7184: G Aqr; beautiful spiral structure, brighter elongated core, star at the E end of the halo
7252: G Aqr; bright core, seeing poor through thin cloud
7314: G Aqr; mod large, even SB, elong NS, star off W edge
7377: G Aqr; elliptical, mod brt core
7218: G Aqr; some structure trying to show, though hard to tell because at least 2 stars are involved in the view
7302: G Aqr; elongated stellaring
7309: G Aqr; somewhat elusive; traces of a slightly brighter core within a faint glow
7371: G Aqr; brighter core, 2 stars involved in halo
7600: G Aqr; pretty small oval, somewhat brighter core
7721: G Aqr; big swath of dim light with glimpse of brighter core
7585: G Vir; moderately bright circle, considerably brighter core
The thin cloud was now sending streamers up toward zenith, so I gave up on the south and turned north.
7538: neb Cep; substantial haze around 2 stars; DSS shows much mottling, but this was not apparent
King 21: OC Cas; pattern confirmed against DSS
7762: OC Cas; many lines of stars against mostly unresolved background
King 12: OC Cas; yawn
More unremarkable OCs in Cas: Harvard 21, Berkeley 58, King 14, NGC 366
Tonight was even warmer than last night. The cloud in the west and south at dusk came and went in the south all night; at worse, some streamers went up toward zenith, but the east and north remained clear. SQM readings slightly worse than last night, never better than 21.40.
I should learn the Trumpler classification system for OCs, and see if that increases my interest in the tiny ones. I share Michelle's appreciation for the optically excellent OCs, but I'm missing something, at the eyepiece, in the rest.
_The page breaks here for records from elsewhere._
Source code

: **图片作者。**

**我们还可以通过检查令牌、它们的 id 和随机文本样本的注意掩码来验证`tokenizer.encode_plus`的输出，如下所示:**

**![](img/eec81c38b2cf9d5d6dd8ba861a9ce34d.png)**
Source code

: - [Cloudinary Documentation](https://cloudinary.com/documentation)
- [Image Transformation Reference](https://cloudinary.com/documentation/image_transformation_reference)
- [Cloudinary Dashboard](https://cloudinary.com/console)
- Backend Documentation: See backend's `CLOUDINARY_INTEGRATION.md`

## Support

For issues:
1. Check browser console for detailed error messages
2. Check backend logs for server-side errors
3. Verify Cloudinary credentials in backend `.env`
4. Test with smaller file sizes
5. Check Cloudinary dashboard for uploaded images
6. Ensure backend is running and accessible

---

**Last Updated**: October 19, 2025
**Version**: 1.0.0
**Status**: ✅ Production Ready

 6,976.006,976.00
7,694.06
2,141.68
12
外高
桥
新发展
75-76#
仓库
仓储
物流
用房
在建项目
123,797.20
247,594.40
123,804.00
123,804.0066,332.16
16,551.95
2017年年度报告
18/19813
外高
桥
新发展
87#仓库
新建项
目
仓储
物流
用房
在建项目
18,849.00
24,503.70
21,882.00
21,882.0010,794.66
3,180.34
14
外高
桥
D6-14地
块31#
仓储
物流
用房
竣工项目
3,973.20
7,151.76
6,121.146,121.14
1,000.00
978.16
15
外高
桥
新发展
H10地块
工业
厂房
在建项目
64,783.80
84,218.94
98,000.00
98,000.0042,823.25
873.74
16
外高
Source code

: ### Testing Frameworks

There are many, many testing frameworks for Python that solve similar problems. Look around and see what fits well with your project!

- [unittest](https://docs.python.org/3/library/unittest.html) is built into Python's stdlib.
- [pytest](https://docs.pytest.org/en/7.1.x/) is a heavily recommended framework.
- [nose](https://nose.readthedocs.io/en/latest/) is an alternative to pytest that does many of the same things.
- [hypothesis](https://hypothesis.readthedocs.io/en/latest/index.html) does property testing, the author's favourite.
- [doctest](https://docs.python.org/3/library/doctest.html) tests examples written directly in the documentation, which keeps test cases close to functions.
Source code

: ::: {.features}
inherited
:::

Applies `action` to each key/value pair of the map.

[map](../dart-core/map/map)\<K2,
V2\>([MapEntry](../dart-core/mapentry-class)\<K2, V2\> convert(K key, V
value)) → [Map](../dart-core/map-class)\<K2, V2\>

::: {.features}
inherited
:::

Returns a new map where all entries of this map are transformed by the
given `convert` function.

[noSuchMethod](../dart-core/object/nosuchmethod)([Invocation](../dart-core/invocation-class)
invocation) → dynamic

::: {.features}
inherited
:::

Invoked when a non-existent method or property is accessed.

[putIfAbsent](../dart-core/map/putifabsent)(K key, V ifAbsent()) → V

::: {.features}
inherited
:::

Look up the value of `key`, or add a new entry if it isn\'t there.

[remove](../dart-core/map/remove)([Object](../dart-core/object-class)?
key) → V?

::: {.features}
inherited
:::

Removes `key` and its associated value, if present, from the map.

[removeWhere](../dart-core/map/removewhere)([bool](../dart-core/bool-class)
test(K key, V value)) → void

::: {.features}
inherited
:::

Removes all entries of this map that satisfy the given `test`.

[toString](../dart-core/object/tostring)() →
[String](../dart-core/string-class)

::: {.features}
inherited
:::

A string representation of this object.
The Astroplanner page method seems to be a success. I sort the pages by Urano chart number, then by RA west to east. I work that small part of the sky until I'm done, or it's too low, and then move on to the next group of pages. If I need to doublecheck something in Urano, its chart number is right there on the page. There's space on each page for observing notes, fortuitously on the right margin for this southpaw. I might try adding a fourth panel, with a 30-minute sky chart; it can be difficult to suss star magnitudes from the DSS plate. The only downside to the method is that it takes considerable preparation time. Downloading DSS plates directly within Astroplanner is easy; but sorting and printing objects, at least in the Mac version, is very time-consuming.

22 Aug 09. Saturday, clouds built up during the day; it was pretty well overcast by 2 pm. I stayed long enough to greet Rich Ozer and chat, and ogle Michelle's book ASTRONOMICA, but I didn't stay for the barbecue. I bailed and came home to nurse my wife sick with flu. I hope everyone who stayed had a good time eating Paul's famous burgers, and observing or not. As always, huge thanks to Michelle and Paul for hosting. And to everyone else for such good company. What a wonderful place to observe. What wonderful people to observe with.